- Episode no.: Season 10 Episode 5
- Directed by: Laura Belsey
- Written by: Eli Jorné
- Cinematography by: Duane Charles Manwiller
- Editing by: Alan Cody
- Original air date: November 3, 2019
- Running time: 46 minutes

Guest appearances
- Thora Birch as Gamma / Mary; John Finn as Earl Sutton; Angel Theory as Kelly; Blaine Kern III as Brandon; Anthony Lopez as Oscar; Austin Freeman as Alex; Camille Robinson as Brianna; Virginia Newcomb as Amelia; Roman Spink as Milo; Ross Crain as Whisperer;

Episode chronology
| ← Previous "Silence the Whisperers" | Next → "Bonds" |
- The Walking Dead season 10

= What It Always Is =

"What It Always Is" is the fifth episode of the tenth season of the post-apocalyptic horror television series The Walking Dead, which aired on AMC on November 3, 2019.

==Plot==
Free from his cell, Negan gets some distance from Alexandria and finds he is being followed by Brandon, the son of a former Savior also living in Alexandria. Brandon expresses his admiration for the way Negan used to be when he ran the Saviors; he gives Negan a new bat and returns his old leather jacket, both of which Negan refuses to accept.

Yumiko receives reports that supplies have been missing. Hilltop soldier Oscar informs Kelly's deaf and mute sister Connie that Kelly, with slight hearing loss, has gotten separated from the hunting party. Daryl and Connie go to search for her but are also being followed by Magna. They eventually find Kelly near a stash of supplies that she and Magna have been taking from the Hilltop, as they do not yet fully trust the community.

*Things to do*:
1. Reproduce the part of the Walking Dead episode article starting with "Episode chronology" and going on through "refuses to accept.".
2. Carry on the Walking Dead episode article from its last sentence.

*Data to examine*:
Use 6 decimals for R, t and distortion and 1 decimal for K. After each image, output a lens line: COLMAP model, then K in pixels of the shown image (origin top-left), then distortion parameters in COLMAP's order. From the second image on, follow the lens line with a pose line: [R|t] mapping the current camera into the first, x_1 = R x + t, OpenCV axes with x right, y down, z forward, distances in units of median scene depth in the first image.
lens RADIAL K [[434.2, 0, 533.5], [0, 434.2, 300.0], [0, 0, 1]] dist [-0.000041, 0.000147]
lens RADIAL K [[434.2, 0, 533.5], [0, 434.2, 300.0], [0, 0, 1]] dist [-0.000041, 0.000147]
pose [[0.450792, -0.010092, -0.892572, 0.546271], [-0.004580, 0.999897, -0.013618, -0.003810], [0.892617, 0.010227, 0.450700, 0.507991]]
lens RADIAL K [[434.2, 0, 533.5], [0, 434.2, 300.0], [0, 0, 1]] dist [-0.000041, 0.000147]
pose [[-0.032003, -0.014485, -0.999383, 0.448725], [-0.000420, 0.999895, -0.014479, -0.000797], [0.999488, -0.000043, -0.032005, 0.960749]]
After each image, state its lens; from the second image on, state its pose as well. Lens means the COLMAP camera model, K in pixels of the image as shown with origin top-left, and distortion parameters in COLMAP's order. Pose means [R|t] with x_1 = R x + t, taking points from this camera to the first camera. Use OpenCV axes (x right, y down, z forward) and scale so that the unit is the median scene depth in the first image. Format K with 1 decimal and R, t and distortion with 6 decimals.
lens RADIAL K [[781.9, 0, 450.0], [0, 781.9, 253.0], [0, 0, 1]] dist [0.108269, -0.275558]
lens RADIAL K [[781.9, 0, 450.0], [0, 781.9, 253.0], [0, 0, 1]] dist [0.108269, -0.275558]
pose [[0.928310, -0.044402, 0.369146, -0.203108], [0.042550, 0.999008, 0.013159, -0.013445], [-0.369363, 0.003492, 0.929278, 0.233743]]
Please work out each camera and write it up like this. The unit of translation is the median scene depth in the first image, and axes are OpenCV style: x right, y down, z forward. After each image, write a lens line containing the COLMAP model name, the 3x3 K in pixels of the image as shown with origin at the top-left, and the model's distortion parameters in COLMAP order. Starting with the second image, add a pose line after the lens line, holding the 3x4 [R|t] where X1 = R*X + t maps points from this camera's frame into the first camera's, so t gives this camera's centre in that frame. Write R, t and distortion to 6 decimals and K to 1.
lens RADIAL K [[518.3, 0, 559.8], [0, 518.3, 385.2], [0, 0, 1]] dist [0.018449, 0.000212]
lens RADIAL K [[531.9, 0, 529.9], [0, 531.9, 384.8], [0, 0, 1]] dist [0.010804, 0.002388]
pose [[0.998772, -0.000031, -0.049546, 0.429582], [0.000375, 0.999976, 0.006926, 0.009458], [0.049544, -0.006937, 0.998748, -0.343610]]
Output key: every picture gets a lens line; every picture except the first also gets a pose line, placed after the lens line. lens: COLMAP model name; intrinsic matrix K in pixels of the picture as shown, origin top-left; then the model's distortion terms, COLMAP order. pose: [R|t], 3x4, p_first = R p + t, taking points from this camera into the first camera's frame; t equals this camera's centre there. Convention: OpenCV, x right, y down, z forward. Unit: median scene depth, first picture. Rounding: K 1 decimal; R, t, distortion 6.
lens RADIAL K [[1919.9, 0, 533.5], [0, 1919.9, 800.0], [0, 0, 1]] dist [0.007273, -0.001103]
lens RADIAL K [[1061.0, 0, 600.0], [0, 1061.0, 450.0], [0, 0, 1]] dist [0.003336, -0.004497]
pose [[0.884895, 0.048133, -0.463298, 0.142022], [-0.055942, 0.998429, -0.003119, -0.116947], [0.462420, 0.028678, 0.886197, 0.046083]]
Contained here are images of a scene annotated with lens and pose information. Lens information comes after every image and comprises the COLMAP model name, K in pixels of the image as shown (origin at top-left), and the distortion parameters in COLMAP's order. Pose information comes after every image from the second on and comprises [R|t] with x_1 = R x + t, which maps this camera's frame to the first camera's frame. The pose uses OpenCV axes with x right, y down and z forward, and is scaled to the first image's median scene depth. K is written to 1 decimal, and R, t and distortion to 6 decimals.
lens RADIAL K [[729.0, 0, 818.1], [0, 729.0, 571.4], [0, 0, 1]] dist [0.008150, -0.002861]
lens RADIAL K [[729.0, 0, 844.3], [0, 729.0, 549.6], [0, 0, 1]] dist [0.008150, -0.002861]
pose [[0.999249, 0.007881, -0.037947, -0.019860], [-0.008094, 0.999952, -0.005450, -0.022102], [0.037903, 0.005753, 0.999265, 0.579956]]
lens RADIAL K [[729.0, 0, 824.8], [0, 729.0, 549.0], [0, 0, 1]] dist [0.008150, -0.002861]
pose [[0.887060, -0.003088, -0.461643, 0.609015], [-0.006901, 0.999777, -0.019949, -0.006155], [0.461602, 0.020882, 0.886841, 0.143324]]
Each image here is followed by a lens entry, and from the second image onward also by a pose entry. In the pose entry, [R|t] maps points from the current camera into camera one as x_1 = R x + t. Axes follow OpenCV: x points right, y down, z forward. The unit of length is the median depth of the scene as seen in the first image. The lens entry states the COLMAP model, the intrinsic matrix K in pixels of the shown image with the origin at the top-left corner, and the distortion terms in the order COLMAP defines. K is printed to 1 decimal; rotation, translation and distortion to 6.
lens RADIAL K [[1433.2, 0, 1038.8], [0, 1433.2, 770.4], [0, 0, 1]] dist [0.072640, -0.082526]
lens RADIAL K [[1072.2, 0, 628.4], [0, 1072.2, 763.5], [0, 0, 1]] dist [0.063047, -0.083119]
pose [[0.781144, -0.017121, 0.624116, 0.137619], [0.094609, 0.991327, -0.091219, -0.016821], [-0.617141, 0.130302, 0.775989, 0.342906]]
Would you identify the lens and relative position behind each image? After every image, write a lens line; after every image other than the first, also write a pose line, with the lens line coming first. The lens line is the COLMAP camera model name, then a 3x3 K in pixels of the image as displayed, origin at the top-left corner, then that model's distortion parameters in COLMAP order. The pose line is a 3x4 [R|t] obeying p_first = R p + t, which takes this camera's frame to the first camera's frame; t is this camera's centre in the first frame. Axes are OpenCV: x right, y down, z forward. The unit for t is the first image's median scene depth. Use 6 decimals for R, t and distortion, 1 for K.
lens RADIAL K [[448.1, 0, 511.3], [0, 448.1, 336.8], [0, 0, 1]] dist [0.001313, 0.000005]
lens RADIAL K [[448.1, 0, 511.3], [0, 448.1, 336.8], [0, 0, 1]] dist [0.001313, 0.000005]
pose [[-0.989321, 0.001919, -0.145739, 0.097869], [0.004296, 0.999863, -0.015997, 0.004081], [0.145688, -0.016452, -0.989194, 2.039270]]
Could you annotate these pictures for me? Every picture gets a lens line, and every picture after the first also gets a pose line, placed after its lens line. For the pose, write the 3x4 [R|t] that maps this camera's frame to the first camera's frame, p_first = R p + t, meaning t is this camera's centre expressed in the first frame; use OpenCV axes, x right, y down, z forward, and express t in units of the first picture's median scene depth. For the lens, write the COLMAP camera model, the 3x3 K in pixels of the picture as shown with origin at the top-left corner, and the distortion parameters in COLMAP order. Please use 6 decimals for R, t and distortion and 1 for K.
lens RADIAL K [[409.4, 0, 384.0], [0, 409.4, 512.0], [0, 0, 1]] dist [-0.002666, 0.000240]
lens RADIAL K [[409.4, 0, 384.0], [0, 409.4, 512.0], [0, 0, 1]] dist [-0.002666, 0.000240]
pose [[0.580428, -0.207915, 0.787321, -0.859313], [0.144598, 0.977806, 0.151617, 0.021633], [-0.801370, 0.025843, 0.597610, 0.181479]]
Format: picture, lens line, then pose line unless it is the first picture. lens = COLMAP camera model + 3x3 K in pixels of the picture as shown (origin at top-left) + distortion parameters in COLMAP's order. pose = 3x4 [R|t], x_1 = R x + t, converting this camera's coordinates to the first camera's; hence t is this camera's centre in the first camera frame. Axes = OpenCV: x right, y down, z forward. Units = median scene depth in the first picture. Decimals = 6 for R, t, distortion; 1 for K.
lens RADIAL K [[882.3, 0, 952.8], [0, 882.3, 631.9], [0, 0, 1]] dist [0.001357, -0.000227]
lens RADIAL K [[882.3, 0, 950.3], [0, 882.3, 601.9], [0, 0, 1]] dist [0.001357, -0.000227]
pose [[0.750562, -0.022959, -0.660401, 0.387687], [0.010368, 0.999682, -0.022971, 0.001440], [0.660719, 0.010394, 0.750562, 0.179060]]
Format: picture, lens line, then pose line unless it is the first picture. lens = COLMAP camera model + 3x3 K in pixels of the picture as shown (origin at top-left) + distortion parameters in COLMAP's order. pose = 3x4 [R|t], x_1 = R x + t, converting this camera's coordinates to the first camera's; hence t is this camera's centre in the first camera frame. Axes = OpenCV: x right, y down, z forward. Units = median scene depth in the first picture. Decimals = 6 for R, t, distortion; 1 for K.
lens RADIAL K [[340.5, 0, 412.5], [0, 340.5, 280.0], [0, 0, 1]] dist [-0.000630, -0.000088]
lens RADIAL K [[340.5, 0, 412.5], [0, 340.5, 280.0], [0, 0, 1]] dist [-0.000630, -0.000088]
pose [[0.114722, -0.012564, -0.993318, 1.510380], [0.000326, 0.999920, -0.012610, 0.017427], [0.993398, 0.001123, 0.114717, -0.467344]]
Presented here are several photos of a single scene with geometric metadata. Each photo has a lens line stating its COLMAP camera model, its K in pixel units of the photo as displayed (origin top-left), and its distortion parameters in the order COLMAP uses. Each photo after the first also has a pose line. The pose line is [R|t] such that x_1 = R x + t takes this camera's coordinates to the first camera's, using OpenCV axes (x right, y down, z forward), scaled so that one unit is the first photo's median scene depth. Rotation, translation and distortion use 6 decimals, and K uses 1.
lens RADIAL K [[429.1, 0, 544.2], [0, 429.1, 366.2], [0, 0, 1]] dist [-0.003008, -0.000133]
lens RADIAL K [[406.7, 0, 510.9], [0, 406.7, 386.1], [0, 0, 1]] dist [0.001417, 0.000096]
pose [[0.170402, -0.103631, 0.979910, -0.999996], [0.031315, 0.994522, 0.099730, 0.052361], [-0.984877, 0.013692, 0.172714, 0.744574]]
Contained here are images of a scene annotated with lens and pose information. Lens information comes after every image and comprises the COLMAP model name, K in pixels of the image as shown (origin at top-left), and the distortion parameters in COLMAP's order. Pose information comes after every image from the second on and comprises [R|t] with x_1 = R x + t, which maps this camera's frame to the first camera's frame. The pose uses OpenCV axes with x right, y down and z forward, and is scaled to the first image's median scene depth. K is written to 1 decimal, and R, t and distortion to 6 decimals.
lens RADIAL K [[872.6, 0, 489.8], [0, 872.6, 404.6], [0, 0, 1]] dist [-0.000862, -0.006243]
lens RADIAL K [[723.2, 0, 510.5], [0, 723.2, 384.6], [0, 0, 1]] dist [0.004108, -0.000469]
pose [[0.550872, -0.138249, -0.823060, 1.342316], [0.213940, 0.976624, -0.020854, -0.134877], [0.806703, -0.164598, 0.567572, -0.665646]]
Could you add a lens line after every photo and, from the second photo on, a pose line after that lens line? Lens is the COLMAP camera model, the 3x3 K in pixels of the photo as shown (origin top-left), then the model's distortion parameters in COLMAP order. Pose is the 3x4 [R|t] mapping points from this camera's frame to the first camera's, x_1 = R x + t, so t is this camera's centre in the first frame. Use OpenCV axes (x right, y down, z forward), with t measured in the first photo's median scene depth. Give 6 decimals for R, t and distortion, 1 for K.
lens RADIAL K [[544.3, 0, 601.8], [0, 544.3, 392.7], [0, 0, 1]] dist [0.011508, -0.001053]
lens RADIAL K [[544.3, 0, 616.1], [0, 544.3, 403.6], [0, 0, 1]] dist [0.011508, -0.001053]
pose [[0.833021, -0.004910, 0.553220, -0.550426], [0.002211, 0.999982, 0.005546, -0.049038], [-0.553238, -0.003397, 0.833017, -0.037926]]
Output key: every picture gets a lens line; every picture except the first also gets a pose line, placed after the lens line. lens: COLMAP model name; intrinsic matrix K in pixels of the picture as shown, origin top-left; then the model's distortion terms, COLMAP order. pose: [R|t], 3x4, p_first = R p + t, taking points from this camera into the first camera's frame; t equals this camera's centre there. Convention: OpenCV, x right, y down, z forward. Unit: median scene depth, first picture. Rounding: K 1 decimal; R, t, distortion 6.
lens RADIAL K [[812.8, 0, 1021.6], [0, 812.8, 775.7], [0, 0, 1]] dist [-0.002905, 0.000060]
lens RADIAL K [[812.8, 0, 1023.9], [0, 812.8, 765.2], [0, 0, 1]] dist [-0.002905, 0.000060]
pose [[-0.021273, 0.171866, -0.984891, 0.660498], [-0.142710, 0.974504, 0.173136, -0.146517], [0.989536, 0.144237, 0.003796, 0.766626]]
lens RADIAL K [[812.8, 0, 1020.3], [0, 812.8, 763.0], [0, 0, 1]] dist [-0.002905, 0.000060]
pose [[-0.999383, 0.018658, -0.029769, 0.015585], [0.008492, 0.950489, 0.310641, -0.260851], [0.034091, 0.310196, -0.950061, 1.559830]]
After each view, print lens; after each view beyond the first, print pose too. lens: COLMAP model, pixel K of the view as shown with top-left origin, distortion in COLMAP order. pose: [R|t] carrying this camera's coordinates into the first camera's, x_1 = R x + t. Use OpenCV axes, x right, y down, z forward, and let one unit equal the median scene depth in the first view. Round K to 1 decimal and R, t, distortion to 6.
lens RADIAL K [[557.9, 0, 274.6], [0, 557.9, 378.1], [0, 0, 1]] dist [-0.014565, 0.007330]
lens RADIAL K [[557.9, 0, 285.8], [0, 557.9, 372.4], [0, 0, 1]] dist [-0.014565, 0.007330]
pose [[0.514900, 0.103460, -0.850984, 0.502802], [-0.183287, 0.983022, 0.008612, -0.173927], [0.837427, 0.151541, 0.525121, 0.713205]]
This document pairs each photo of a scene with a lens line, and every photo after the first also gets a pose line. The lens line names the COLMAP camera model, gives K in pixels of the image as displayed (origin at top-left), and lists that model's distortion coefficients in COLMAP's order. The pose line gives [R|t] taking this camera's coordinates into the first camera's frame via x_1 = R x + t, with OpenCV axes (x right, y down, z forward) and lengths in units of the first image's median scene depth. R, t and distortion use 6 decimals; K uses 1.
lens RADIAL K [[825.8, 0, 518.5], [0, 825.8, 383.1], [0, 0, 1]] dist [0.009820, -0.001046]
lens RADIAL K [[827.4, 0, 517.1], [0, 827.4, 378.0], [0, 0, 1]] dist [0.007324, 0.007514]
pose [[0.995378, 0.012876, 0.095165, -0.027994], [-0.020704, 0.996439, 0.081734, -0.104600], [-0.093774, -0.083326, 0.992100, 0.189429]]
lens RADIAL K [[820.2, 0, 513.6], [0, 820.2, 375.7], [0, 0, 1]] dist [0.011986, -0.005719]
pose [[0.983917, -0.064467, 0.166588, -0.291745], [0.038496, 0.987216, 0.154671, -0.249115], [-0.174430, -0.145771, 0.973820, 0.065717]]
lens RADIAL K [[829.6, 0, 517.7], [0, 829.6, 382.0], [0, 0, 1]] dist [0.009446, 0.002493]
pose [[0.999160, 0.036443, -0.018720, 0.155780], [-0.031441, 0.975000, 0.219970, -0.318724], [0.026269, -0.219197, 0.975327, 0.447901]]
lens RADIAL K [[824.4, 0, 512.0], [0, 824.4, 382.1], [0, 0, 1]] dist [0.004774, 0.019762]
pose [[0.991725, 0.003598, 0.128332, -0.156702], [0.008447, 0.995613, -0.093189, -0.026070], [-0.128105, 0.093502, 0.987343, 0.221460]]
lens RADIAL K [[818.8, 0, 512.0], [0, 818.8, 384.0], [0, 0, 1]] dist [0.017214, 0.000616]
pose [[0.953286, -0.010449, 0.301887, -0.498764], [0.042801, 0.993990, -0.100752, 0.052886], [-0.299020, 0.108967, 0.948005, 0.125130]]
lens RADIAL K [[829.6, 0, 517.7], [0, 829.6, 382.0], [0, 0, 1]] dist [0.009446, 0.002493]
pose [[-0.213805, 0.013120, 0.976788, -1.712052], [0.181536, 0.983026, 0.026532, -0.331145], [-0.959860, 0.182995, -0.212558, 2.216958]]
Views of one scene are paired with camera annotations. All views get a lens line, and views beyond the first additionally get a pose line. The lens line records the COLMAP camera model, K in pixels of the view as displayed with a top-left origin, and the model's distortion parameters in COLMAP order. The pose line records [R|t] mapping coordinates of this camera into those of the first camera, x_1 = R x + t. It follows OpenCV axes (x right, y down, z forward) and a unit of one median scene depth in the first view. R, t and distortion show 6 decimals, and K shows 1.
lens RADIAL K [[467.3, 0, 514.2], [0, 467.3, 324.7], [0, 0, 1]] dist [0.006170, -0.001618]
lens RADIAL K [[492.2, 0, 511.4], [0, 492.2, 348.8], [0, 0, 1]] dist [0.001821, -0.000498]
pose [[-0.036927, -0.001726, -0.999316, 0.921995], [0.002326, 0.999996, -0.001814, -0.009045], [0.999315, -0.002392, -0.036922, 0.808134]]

*Answers per task*:
1.
Episode chronology
| ← Previous "Silence the Whisperers" | Next → "Bonds" |
- The Walking Dead season 10

= What It Always Is =

"What It Always Is" is the fifth episode of the tenth season of the post-apocalyptic horror television series The Walking Dead, which aired on AMC on November 3, 2019.

==Plot==
Free from his cell, Negan gets some distance from Alexandria and finds he is being followed by Brandon, the son of a former Savior also living in Alexandria. Brandon expresses his admiration for the way Negan used to be when he ran the Saviors; he gives Negan a new bat and returns his old leather jacket, both of which Negan refuses to accept.

2.
Elsewhere, Aaron, while on patrol, spots Gamma leading a walker to the river water so that its blood poisons the waters. Gamma senses someone nearby, but does not spot Aaron. She then reports back to Alpha, who tells her to be wary. Later, as Gamma leads another walker to blood-let, conflicted in where her morals lie, she cuts her hand. Aaron, who saw her, gives her a bandage; she takes it and runs off. When Gamma shows this to Alpha, she considers that Aaron may be interested in Gamma; she takes off Gamma's walker mask, suggesting she may need to use another to keep him interested.

Meanwhile, Siddiq discovers that Ezekiel has thyroid cancer and does not know how long he'll live. Though Ezekiel's grandmother and father fought off the same illness, Ezekiel is convinced that his condition is terminal in the current world which lacks modern medicine. Siddiq contacts Alexandria as he plans to return that night, but arranges for Carol to come talk to Ezekiel. However, just as Carol is about to come on, Ezekiel turns off the radio. Meanwhile Yumiko confronts Magna about the stolen supplies, as she was the one guarding the inventory; Magna denies it.

After Negan and Brandon rescue a mother and son trapped aboard a bus, and growing increasingly irritated with Brandon's pestering and idolization of the Saviors' way of life, Negan tells him to leave. After Brandon storms off, Negan is soon drawn to the son and promises that he will lead them in the right direction to the Hilltop where he and his mother can live peacefully. When Negan returns from collecting firewood, he finds that Brandon has killed the two, thinking this was a test to become Negan's protégé. Enraged by the senseless murder, Negan takes a stone and beats Brandon to death, then recovers the bat and his jacket, and continues on.

That night at the Hilltop, Daryl talks to Connie, having agreed not to inform the rest of the community and instead saying that they simply found the supplies, and tells her he understands the bond of family. Out in the woods, Negan purposely crosses into Whisperer territory, shouting and baiting walkers to come toward him. As he starts killing a group of them, however, he is caught and thrown to the ground by Beta.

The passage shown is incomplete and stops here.